InterPro: IPR008258 Lytic transglycosylase-like, catalytic

Bacterial lytic transglycosylases degrade murein via cleavage of the beta-1,4-glycosidic bond between N-acetylmuramic acid and N-acetylglucosamine, with the concomitant formation of a 1,6-anhydrobond in the muramic acid residue. There are both soluble (Slt enzymes) and membrane-bound (Mlt enzymes) lytic transglycosylases that differ in size, sequence, activity, specificity and location. The multi-domain structure of the 70 Kd soluble lytic transglycosylase Slt70 is known [1]. Slt70 has 3 distinct domains, each rich in alpha helices: an N-terminal superhelical U-shaped domain (U-domain; IPR008939), a superhelical linker domain (L-domain, IPR012289), and a C-terminal catalytic domain (IPR008258). Both the U- and L-domain share a similar superhelical structure. These two domains are connected, and together form a closed ring with a large central hole; the catalytic domain is packed on top of, and interacts with, this ring. The catalytic domain has a lysosome-like fold.

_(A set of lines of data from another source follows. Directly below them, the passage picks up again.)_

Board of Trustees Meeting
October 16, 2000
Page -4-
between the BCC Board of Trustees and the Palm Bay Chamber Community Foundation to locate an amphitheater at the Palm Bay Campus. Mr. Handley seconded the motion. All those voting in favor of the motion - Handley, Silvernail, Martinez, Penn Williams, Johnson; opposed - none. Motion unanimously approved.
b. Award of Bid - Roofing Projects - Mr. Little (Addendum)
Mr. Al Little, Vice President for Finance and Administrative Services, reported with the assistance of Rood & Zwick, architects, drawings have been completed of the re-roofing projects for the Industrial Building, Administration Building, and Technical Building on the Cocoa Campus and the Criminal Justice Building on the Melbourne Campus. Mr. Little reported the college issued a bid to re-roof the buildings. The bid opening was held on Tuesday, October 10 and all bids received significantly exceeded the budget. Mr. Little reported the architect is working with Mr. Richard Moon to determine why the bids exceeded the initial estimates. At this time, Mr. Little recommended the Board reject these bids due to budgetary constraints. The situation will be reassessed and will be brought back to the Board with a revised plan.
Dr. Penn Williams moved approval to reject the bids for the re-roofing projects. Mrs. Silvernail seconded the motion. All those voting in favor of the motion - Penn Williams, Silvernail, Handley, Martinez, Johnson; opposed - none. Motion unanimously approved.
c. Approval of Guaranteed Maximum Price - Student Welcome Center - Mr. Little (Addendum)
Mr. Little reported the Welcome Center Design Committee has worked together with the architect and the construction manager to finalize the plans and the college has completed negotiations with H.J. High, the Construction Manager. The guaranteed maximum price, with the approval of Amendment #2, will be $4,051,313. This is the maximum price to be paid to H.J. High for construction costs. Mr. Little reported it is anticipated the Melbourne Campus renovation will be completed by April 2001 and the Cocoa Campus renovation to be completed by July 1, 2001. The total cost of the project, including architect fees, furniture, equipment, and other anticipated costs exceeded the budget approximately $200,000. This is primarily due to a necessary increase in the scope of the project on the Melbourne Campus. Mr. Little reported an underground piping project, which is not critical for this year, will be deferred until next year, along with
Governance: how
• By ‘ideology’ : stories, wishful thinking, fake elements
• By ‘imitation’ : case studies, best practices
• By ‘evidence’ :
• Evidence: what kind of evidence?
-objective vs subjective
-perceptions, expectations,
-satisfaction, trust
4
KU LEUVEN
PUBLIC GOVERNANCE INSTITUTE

This entry represents the catalytic domain, which is structurally conserved in some membrane-bound lytic glycosylases and in bacteriophage transglycosylases, even though their sequences can differ considerably proteins [2]. The most conserved part of this domain is its N-terminal extremity that contains two conserved serines and a glutamate, which have been shown [3] to be involved in the catalytic mechanism. This family is distantly related to IPR001916.